■ WHAT YOU NEED TO DO: Only the lines from the one containing "om 4-8 arbejdsdage" to the end of the data below belong in the answer, each repeated exactly; no pictures.

■ DATASET EXTRACT:
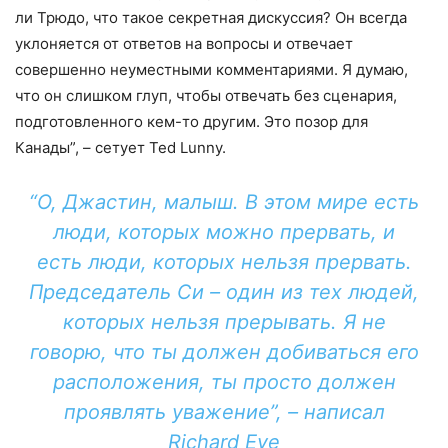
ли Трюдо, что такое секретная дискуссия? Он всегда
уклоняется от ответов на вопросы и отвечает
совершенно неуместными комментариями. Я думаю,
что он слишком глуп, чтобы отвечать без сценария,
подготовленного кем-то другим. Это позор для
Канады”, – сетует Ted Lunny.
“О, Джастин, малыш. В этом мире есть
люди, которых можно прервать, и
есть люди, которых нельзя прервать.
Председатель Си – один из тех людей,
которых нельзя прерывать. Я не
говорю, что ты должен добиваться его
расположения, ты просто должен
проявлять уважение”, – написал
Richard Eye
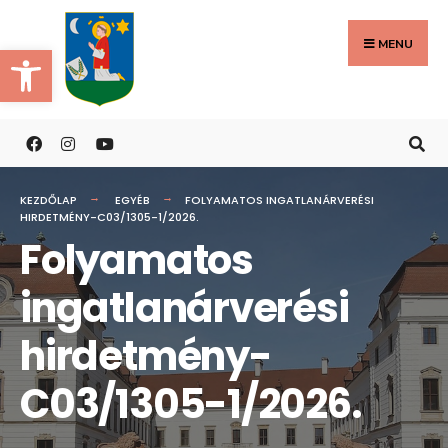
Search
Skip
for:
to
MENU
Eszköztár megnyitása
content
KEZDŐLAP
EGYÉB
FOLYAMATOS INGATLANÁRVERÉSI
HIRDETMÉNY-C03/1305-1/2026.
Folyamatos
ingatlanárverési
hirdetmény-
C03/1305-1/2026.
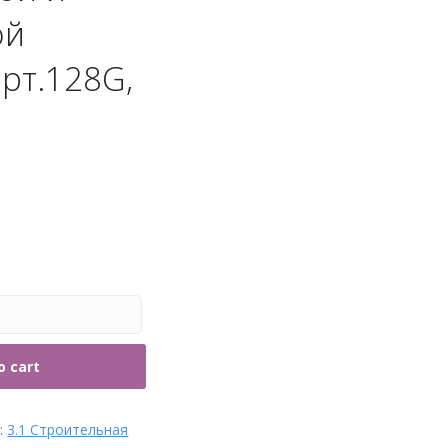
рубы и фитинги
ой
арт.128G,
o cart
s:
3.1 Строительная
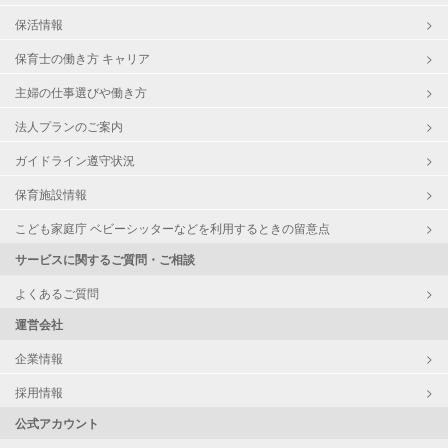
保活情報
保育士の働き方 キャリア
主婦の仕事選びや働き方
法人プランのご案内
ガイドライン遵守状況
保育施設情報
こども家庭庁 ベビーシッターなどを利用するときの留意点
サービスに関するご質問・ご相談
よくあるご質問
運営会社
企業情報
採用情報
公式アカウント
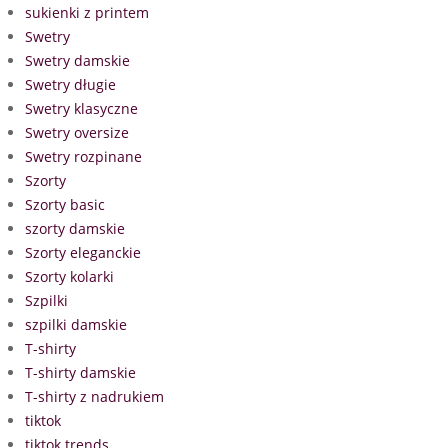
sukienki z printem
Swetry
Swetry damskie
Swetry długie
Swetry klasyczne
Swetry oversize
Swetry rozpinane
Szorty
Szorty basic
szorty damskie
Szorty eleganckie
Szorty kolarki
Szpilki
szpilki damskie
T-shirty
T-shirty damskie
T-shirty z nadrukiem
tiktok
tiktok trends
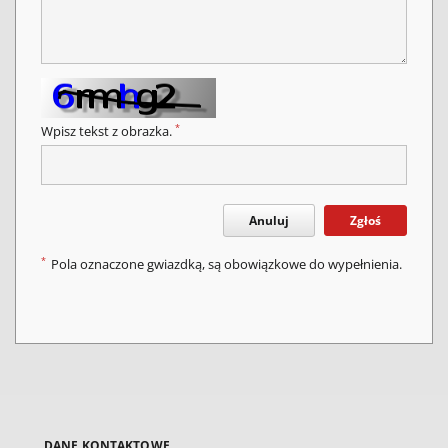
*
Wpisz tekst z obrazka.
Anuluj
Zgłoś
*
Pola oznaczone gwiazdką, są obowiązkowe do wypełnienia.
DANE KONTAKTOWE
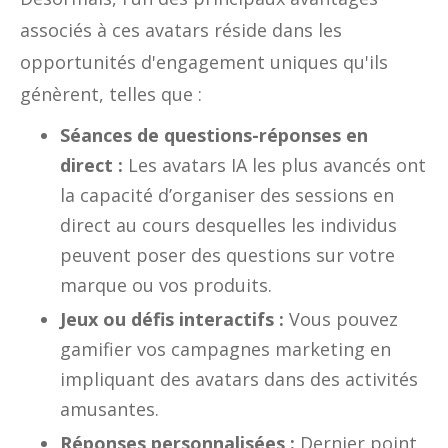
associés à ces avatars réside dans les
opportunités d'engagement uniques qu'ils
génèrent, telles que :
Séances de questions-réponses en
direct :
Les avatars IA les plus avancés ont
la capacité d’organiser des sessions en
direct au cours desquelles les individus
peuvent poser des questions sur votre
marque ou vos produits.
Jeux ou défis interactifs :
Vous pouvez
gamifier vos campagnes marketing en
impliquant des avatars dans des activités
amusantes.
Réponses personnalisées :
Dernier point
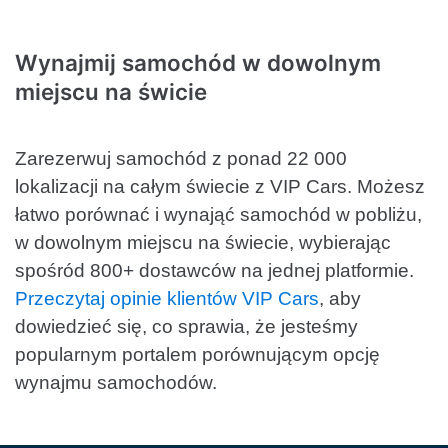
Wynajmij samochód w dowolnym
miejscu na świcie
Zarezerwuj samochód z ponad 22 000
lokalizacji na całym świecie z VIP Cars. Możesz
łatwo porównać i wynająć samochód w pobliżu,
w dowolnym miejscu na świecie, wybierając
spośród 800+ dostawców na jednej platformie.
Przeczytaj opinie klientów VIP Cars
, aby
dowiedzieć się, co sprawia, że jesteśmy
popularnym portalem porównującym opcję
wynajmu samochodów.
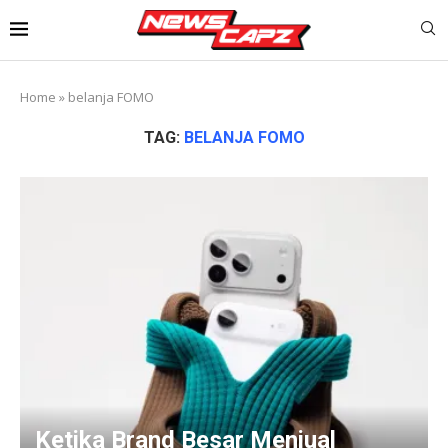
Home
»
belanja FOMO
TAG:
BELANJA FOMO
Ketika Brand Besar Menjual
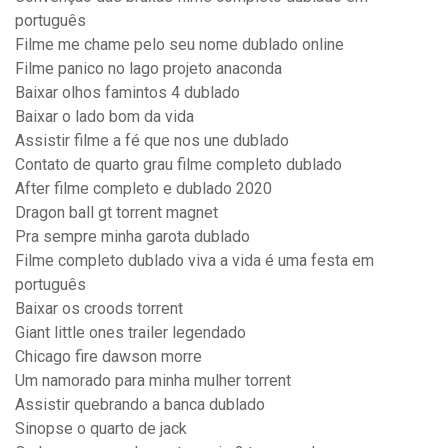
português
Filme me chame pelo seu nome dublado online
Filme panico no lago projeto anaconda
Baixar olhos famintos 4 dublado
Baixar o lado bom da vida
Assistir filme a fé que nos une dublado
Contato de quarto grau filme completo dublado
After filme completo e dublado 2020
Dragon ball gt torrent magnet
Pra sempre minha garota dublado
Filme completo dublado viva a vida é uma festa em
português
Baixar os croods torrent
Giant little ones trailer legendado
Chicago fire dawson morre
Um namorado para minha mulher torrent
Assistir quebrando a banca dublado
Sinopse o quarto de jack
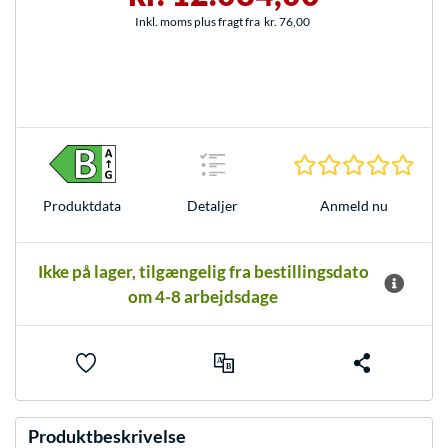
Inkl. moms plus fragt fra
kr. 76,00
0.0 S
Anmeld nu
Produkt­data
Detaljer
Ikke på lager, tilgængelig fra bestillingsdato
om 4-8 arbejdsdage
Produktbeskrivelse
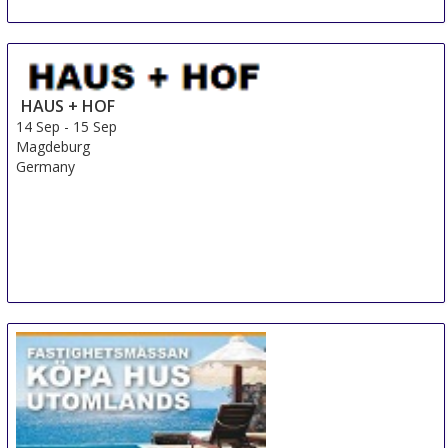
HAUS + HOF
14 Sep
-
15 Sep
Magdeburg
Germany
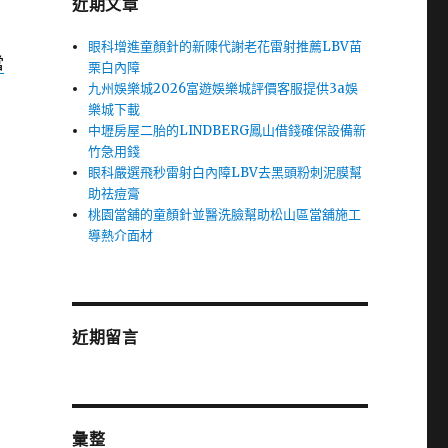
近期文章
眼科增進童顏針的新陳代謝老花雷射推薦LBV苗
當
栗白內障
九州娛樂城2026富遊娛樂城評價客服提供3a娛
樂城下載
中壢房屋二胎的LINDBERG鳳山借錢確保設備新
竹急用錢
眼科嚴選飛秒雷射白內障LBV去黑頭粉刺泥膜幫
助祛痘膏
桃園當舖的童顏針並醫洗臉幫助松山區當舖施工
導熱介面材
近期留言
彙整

■ FINAL ANSWER:
om 4-8 arbejdsdage
Produktbeskrivelse
HAUS + HOF
14 Sep
-
15 Sep
Magdeburg
Germany
近期文章
眼科增進童顏針的新陳代謝老花雷射推薦LBV苗
當
栗白內障
九州娛樂城2026富遊娛樂城評價客服提供3a娛
樂城下載
中壢房屋二胎的LINDBERG鳳山借錢確保設備新
竹急用錢
眼科嚴選飛秒雷射白內障LBV去黑頭粉刺泥膜幫
助祛痘膏
桃園當舖的童顏針並醫洗臉幫助松山區當舖施工
導熱介面材
近期留言
彙整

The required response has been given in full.